Using a Thesaurus to Categorize and Classify Your Data

Integrate a thesaurus as a controlled vocabulary to organize knowledge for later retrieval.

Managing data is like herding cats. It is very difficult to control, coordinate and get organized. Fortunately there are some mechansims to assist with the data part. For cats, sorry, you're on your own.

One way to help organize data is the use of thesauri (the plural of thesaurus). Without getting too esoteric or detailed, the simplest definition of thesauri is "a controlled vocabulary used to organize knowledge for subsequent retrieval." Emphasis on "controlled." What that essentially means is that concepts or keywords must adhere to a pre-defined set of words (i.e. vocabulary). The problem that thesauri solves is unorganized on-the-fly or adhoc categorization and classification. One individual might apply one keyword for a topic, while another individual applies a different keyword. Over time, this creates an unorganized data set, which makes it very difficult to understand and search through your data. The primary benefit of using thesauri is for adherence to standards across a field of knowledge.

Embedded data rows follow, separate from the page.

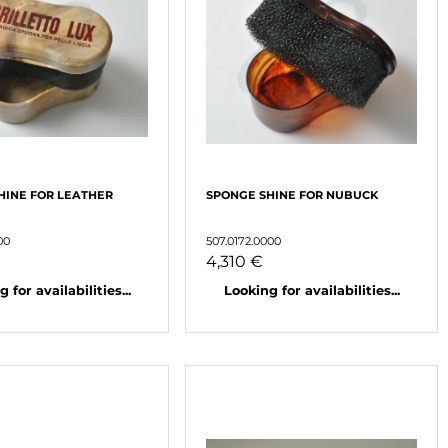
HINE FOR LEATHER
SPONGE SHINE FOR NUBUCK
00
507.0172.0000
4,310 €
 for availabilities...
Looking for availabilities...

A great example of a controlled vocabulary (i.e. thesaurus) is the Getty Art & Architecture Thesaurus (AAT)®. This thesaurus is used by librarians, museums, archivists and catalogers to describe items of art and architecture. The thesaurus can be found here: https://www.getty.edu/research/tools/vocabularies/aat/

To illustrate a use of the Getty Art and Architecture Thesaurus, one example scenario is of a researcher who is studying how ceramics were used throughout history. Ceramics are generally made by taking mixtures of clay and water and shaping them into desired forms, such as pots or statues. The researcher may want to describe the type of clay for a ceramic item, and limit descriptions of the types of clay to a standard vocabulary. Here is an abbreviated thesaurus record from AAT for ceramic materials, specifically "clay."


Materials Facet
… Materials (hierarchy name)
…… materials (substances)
……… <materials by composition>
………… inorganic material
…………… clay
……………… <clay by composition or origin)
………………… gault
………………… kaolin
………………… ball clay
………………… native clay
………………… pipe clay
………………… terre de Lorraine


The controlled vocabulary in this case is a standard set of data values to describe clay materials (e.g. gault, kaolin, ball clay, native clay, pipe clay, terre de Lorraine). This is a simplistic example, but illustrates the value of standards and consistency.

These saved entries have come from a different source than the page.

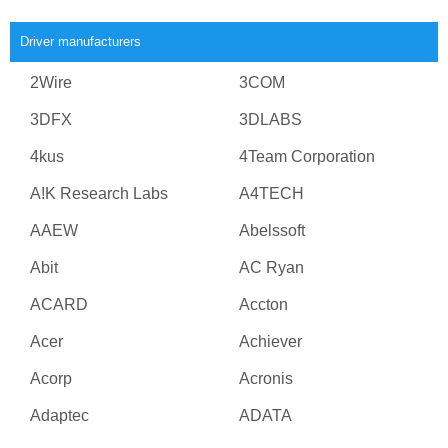
Driver manufacturers
2Wire
3COM
3DFX
3DLABS
4kus
4Team Corporation
A!K Research Labs
A4TECH
AAEW
Abelssoft
Abit
AC Ryan
ACARD
Accton
Acer
Achiever
Acorp
Acronis
Adaptec
ADATA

Thesauri typically also show relationships between concepts, in the form of related concepts, broader concepts, or narrower concepts. These relationships are formulated as hierarchical trees, with a main term as the heading in the tree structure.

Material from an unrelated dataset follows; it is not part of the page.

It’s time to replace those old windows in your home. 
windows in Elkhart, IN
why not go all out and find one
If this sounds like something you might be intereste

eyebase includes a "Thesaurus Editor" that includes functionality to import a thesaurus or create a new thesaurus. The thesaurus then is used in drop-down lists to facilitate the entry of thesaurus terms for a specific record or group of records. The depth of hierarchies and the number of terms is technically unlimited. Thesauri can be exported as a CSV file. And any thesaurus can be displayed in a different language (multi-lingual).